Exercise goal:
The records below are to be duplicated exactly as they appear.

Exercise material:
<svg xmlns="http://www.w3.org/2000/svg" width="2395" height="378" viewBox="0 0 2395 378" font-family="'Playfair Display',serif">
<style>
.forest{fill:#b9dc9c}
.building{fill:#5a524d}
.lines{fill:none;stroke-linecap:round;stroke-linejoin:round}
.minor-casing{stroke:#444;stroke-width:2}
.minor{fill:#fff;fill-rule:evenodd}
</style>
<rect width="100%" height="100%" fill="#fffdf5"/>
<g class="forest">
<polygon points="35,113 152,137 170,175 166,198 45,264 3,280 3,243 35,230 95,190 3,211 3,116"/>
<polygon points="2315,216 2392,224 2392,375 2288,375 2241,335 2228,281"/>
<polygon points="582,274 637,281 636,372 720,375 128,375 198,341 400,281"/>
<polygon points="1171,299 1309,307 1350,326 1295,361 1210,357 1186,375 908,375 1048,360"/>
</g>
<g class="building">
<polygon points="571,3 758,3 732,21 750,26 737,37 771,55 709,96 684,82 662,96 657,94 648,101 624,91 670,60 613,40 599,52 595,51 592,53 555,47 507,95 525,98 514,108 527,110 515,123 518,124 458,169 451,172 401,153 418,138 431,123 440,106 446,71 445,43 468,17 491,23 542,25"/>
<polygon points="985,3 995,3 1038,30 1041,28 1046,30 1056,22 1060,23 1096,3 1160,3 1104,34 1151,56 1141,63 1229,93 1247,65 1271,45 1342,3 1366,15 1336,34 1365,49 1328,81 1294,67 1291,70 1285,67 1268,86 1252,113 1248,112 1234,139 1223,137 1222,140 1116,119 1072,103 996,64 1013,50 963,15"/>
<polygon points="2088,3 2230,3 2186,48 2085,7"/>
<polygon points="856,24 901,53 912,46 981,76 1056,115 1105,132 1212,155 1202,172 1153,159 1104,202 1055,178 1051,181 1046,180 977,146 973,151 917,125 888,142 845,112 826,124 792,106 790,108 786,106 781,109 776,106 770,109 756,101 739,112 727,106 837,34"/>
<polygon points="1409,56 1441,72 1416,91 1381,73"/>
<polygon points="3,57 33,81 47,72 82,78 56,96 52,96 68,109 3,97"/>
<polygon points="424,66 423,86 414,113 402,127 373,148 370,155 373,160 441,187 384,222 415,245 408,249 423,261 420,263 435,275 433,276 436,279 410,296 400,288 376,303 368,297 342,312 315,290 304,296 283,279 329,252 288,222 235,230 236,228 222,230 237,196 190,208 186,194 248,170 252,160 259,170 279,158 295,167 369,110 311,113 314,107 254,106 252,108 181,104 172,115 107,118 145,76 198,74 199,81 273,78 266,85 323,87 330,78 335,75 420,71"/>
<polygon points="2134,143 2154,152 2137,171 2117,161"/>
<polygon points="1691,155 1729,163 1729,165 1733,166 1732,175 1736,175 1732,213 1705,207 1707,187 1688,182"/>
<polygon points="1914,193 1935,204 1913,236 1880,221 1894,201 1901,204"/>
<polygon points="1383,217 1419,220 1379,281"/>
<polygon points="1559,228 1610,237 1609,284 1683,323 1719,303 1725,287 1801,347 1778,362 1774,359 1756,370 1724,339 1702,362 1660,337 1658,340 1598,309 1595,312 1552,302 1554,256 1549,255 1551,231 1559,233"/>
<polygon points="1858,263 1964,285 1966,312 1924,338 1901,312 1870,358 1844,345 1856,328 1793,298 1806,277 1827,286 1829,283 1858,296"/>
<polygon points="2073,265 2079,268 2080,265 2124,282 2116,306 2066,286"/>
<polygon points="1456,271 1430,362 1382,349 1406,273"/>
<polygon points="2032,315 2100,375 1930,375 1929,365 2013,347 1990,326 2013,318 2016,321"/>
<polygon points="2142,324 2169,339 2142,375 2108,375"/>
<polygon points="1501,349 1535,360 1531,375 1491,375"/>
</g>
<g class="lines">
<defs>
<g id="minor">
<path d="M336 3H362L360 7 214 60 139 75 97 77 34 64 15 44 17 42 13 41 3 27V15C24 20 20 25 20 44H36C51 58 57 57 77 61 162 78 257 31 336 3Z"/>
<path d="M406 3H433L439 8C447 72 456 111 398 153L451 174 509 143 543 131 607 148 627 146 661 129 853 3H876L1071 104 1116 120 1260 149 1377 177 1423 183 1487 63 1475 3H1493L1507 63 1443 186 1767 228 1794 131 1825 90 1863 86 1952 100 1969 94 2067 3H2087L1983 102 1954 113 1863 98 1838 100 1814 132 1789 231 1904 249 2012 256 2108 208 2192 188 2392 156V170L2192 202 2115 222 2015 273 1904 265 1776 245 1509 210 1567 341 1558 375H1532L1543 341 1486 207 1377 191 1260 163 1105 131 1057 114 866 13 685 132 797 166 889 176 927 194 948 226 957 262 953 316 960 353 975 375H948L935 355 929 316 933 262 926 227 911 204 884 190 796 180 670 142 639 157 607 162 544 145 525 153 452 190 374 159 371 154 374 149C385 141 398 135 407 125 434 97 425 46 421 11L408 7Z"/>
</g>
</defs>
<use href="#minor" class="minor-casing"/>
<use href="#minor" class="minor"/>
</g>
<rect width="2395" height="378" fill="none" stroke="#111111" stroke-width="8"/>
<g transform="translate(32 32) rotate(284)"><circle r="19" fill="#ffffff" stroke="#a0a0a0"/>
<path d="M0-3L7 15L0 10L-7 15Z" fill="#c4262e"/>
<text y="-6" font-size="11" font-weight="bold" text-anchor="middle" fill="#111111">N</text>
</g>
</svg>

Solution for this problem:
<svg xmlns="http://www.w3.org/2000/svg" width="2395" height="378" viewBox="0 0 2395 378" font-family="'Playfair Display',serif">
<style>
.forest{fill:#b9dc9c}
.building{fill:#5a524d}
.lines{fill:none;stroke-linecap:round;stroke-linejoin:round}
.minor-casing{stroke:#444;stroke-width:2}
.minor{fill:#fff;fill-rule:evenodd}
</style>
<rect width="100%" height="100%" fill="#fffdf5"/>
<g class="forest">
<polygon points="35,113 152,137 170,175 166,198 45,264 3,280 3,243 35,230 95,190 3,211 3,116"/>
<polygon points="2315,216 2392,224 2392,375 2288,375 2241,335 2228,281"/>
<polygon points="582,274 637,281 636,372 720,375 128,375 198,341 400,281"/>
<polygon points="1171,299 1309,307 1350,326 1295,361 1210,357 1186,375 908,375 1048,360"/>
</g>
<g class="building">
<polygon points="571,3 758,3 732,21 750,26 737,37 771,55 709,96 684,82 662,96 657,94 648,101 624,91 670,60 613,40 599,52 595,51 592,53 555,47 507,95 525,98 514,108 527,110 515,123 518,124 458,169 451,172 401,153 418,138 431,123 440,106 446,71 445,43 468,17 491,23 542,25"/>
<polygon points="985,3 995,3 1038,30 1041,28 1046,30 1056,22 1060,23 1096,3 1160,3 1104,34 1151,56 1141,63 1229,93 1247,65 1271,45 1342,3 1366,15 1336,34 1365,49 1328,81 1294,67 1291,70 1285,67 1268,86 1252,113 1248,112 1234,139 1223,137 1222,140 1116,119 1072,103 996,64 1013,50 963,15"/>
<polygon points="2088,3 2230,3 2186,48 2085,7"/>
<polygon points="856,24 901,53 912,46 981,76 1056,115 1105,132 1212,155 1202,172 1153,159 1104,202 1055,178 1051,181 1046,180 977,146 973,151 917,125 888,142 845,112 826,124 792,106 790,108 786,106 781,109 776,106 770,109 756,101 739,112 727,106 837,34"/>
<polygon points="1409,56 1441,72 1416,91 1381,73"/>
<polygon points="3,57 33,81 47,72 82,78 56,96 52,96 68,109 3,97"/>
<polygon points="424,66 423,86 414,113 402,127 373,148 370,155 373,160 441,187 384,222 415,245 408,249 423,261 420,263 435,275 433,276 436,279 410,296 400,288 376,303 368,297 342,312 315,290 304,296 283,279 329,252 288,222 235,230 236,228 222,230 237,196 190,208 186,194 248,170 252,160 259,170 279,158 295,167 369,110 311,113 314,107 254,106 252,108 181,104 172,115 107,118 145,76 198,74 199,81 273,78 266,85 323,87 330,78 335,75 420,71"/>
<polygon points="2134,143 2154,152 2137,171 2117,161"/>
<polygon points="1691,155 1729,163 1729,165 1733,166 1732,175 1736,175 1732,213 1705,207 1707,187 1688,182"/>
<polygon points="1914,193 1935,204 1913,236 1880,221 1894,201 1901,204"/>
<polygon points="1383,217 1419,220 1379,281"/>
<polygon points="1559,228 1610,237 1609,284 1683,323 1719,303 1725,287 1801,347 1778,362 1774,359 1756,370 1724,339 1702,362 1660,337 1658,340 1598,309 1595,312 1552,302 1554,256 1549,255 1551,231 1559,233"/>
<polygon points="1858,263 1964,285 1966,312 1924,338 1901,312 1870,358 1844,345 1856,328 1793,298 1806,277 1827,286 1829,283 1858,296"/>
<polygon points="2073,265 2079,268 2080,265 2124,282 2116,306 2066,286"/>
<polygon points="1456,271 1430,362 1382,349 1406,273"/>
<polygon points="2032,315 2100,375 1930,375 1929,365 2013,347 1990,326 2013,318 2016,321"/>
<polygon points="2142,324 2169,339 2142,375 2108,375"/>
<polygon points="1501,349 1535,360 1531,375 1491,375"/>
</g>
<g class="lines">
<defs>
<g id="minor">
<path d="M336 3H362L360 7 214 60 139 75 97 77 34 64 15 44 17 42 13 41 3 27V15C24 20 20 25 20 44H36C51 58 57 57 77 61 162 78 257 31 336 3Z"/>
<path d="M406 3H433L439 8C447 72 456 111 398 153L451 174 509 143 543 131 607 148 627 146 661 129 853 3H876L1071 104 1116 120 1260 149 1377 177 1423 183 1487 63 1475 3H1493L1507 63 1443 186 1767 228 1794 131 1825 90 1863 86 1952 100 1969 94 2067 3H2087L1983 102 1954 113 1863 98 1838 100 1814 132 1789 231 1904 249 2012 256 2108 208 2192 188 2392 156V170L2192 202 2115 222 2015 273 1904 265 1776 245 1509 210 1567 341 1558 375H1532L1543 341 1486 207 1377 191 1260 163 1105 131 1057 114 866 13 685 132 797 166 889 176 927 194 948 226 957 262 953 316 960 353 975 375H948L935 355 929 316 933 262 926 227 911 204 884 190 796 180 670 142 639 157 607 162 544 145 525 153 452 190 374 159 371 154 374 149C385 141 398 135 407 125 434 97 425 46 421 11L408 7Z"/>
</g>
</defs>
<use href="#minor" class="minor-casing"/>
<use href="#minor" class="minor"/>
</g>
<rect width="2395" height="378" fill="none" stroke="#111111" stroke-width="8"/>
<g transform="translate(32 32) rotate(284)"><circle r="19" fill="#ffffff" stroke="#a0a0a0"/>
<path d="M0-3L7 15L0 10L-7 15Z" fill="#c4262e"/>
<text y="-6" font-size="11" font-weight="bold" text-anchor="middle" fill="#111111">N</text>
</g>
</svg>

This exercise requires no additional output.